Avoid applying moisturizer, deodorant, or perfume right before tanning. Oils and barrier creams prevent DHA from reaching your skin evenly. The one exception: lightly moisturize dry areas like elbows, knees, ankles, and knuckles, which tend to absorb extra product and turn disproportionately dark.
How Long It Lasts and How to Extend It
A typical fake tan lasts 5 to 10 days, with the exact duration depending on your skin’s turnover rate, how often you shower, and how much friction your skin encounters. Hot water, chlorine, long baths, and abrasive towels all speed up fading. Pat dry instead of rubbing after showers, and moisturize daily to keep the colored skin cells hydrated and intact for longer.
The tan fades from the outside in, so areas with thinner skin or more friction (hands, feet, inner arms) tend to lose color first. Gradual tanning lotions can help maintain color between full applications.
Fake Tans and Sun Protection
A common misconception is that a fake tan protects you from the sun. It does not, at least not in any meaningful way. Studies have found that self-tanners provide an SPF of only 3 to 4, and even that minimal protection disappears within hours of application. It does not last for the duration of the visible tan. The brown color might make you look like someone who could handle more sun, but your skin’s actual vulnerability to UV damage is unchanged. You still need sunscreen.
What About Tanning Pills?
Tanning pills take a completely different approach. They contain color additives, most commonly canthaxanthin, that build up in your skin and turn it orange to brown when taken in large amounts. The FDA has not approved any tanning pills and considers them unsafe. Canthaxanthin at these doses can cause liver damage, hives, and a condition called canthaxanthin retinopathy, where yellow deposits form in the retinas of your eyes. These products are not equivalent to topical self-tanners and carry real health risks.
Is Fake Tan Safe?
Topical DHA has been used in cosmetics since the 1960s and is generally considered safe for external skin application. The key word is external. DHA is approved for use on the skin’s surface but not for application to mucous membranes, which means the lips, eyes, and areas around the nose and mouth during spray tanning deserve caution. In spray tan booths, the mist can be inhaled or contact these sensitive areas, so protective measures like nose filters, lip balm, and eye protection are standard practice at reputable salons.

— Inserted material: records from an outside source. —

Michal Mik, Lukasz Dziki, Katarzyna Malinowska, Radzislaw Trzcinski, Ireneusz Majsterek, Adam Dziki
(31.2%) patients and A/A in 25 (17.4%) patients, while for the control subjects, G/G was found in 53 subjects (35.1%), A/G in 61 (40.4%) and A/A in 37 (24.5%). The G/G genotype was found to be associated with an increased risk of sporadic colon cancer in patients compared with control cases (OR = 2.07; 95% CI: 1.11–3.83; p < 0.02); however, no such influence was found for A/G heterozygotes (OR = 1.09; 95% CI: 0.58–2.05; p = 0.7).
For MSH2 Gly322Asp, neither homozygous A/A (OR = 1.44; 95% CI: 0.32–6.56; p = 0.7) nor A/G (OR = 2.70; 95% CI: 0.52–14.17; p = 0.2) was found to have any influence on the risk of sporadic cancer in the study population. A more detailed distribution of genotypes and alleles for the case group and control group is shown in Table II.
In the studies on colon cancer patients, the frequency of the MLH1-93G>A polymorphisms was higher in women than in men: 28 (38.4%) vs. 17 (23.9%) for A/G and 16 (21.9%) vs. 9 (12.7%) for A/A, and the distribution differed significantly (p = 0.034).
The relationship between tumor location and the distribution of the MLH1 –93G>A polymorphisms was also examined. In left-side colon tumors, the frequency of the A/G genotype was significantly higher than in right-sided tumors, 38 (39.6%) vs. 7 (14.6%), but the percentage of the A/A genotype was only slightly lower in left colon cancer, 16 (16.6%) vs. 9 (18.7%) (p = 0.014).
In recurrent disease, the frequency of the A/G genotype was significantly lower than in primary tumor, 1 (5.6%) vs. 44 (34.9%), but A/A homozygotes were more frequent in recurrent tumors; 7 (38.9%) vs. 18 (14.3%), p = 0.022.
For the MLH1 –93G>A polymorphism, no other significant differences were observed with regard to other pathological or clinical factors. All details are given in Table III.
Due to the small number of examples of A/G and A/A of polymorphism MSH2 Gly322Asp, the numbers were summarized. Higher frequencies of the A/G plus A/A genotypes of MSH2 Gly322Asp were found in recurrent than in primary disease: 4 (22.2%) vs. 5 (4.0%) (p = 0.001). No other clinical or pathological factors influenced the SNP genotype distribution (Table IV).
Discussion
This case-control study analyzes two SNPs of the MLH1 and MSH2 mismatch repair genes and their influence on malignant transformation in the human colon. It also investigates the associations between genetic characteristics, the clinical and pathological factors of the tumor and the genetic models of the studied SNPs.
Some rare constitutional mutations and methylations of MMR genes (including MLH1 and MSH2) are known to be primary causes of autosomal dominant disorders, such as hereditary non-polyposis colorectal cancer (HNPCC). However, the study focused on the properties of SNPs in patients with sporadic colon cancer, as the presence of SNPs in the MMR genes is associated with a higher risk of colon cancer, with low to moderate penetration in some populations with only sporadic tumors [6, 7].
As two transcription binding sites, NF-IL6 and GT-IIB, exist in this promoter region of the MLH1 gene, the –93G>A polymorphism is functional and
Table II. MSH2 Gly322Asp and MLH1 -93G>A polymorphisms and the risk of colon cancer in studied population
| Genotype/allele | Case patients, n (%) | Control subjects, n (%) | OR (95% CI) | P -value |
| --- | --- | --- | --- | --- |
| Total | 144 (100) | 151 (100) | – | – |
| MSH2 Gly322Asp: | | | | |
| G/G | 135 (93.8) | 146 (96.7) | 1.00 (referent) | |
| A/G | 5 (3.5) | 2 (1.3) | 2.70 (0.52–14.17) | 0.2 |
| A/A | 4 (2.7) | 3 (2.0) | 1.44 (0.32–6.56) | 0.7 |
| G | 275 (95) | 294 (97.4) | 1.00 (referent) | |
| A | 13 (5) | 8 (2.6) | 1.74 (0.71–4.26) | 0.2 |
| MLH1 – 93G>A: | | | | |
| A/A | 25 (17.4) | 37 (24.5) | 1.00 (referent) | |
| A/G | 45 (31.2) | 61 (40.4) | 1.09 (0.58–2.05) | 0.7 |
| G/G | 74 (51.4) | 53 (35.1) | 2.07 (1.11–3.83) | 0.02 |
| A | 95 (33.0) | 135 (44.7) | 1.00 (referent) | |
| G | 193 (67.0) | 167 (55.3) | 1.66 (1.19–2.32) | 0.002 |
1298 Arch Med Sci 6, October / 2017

For at-home products applied by hand, the safety profile is straightforward. The reaction happens only in the dead cell layer of your skin, doesn’t enter your bloodstream, and washes away as those cells shed naturally. For people with sensitive skin, patch testing on a small area first can help rule out any irritation from other ingredients in the formula, like fragrances or preservatives.